Scott Lakatos, the secondary coach at Georgia, also points to a near-interception against South Carolina.

“Anybody that misses games is gonna take awhile to recover,” Lakatos said. “That’s the issue when people get suspended or they get injured for a long time. They don’t just come right back in and hit on all cylinders right off the bat. It just doesn’t work that way. That’s why you have practice. That’s why you play games and work yourself into a better situation.

“When he first came back, the interception he almost made against Tennessee, the interception he almost made against South Carolina. I don’t know if he would’ve made them or wouldn’t have, but he’d probably have a better chance if the same plays were to happen right now.”

And Rambo showed that against Florida.

As the first half wound down, the Gators were driving near the end zone. Rambo remains on the field for goal-line situations because in addition to his athletic ability, he is a physical player. So he was in the end zone, eyeing Florida quarterback Jeff Driskel as he rolled to the sideline, looking for a receiver. Rambo stepped in front of the pass and picked it off -- finally notching his first interception of 2012.

“He just did a good job of breaking on the quarterback and making that pick,” head coach Mark Richt said. “I don’t know how smart it was to take it out (of the end zone). But it was a good play.”

But Rambo still had another big play in him, only it wasn’t a pick. During the fourth quarter, he recorded the first sack of his career, helping derail a Florida drive. Rambo said he studied film and learned how to time it the right way. Then it was about waiting for the signal from defensive coordinator Todd Grantham to make the safety blitz.

“I was just waiting for Coach Grantham to call the play,” Rambo said. “He called it at the right time. Because it looked like they were about to run a screen, and once I got through there, there was nobody to block me.”

Rambo peppers his comments with praise for his coaches and talks about how much time he has spent in the film room and improved his technique.

“I’m becoming more of a student of the game now,” he said. “I used to do things but didn’t know why I did them. But now I can play a certain coverage, and I know why I’m playing them, because it also helps me to know where everyone else is gonna be.”

While on suspension, Rambo hung out with junior linebacker Alec Ogletree, his fellow suspended starter. Late on Fridays, while the rest of the team was either traveling or headed to the Athens hotel where it stays, the pair would go to the practice facility and work out.

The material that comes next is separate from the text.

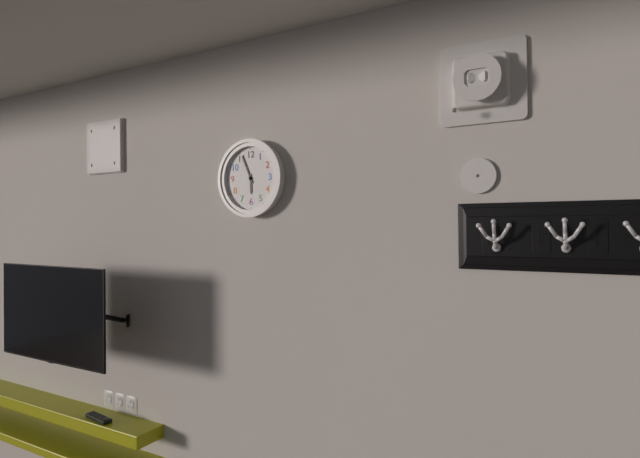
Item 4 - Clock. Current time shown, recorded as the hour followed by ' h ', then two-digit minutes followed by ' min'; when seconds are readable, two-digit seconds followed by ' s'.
5 h 56 min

“We had to stick together during that process and help one another out,” Rambo said. “When one of us was getting down, we had to have the other guy come pick us up, just know that we weren’t gonna be out the whole season, it was just a certain amount of games. We had to keep fighting, we were working out together, running, trying to stay in shape, so when the time came we weren’t missing a step.”

As it turns out, Rambo was a bit off at first. But the hope now is he’s back into the form that made him an All-American -- and could lead to him breaking that school interception record.

“I can still do those things like last year,” Rambo said.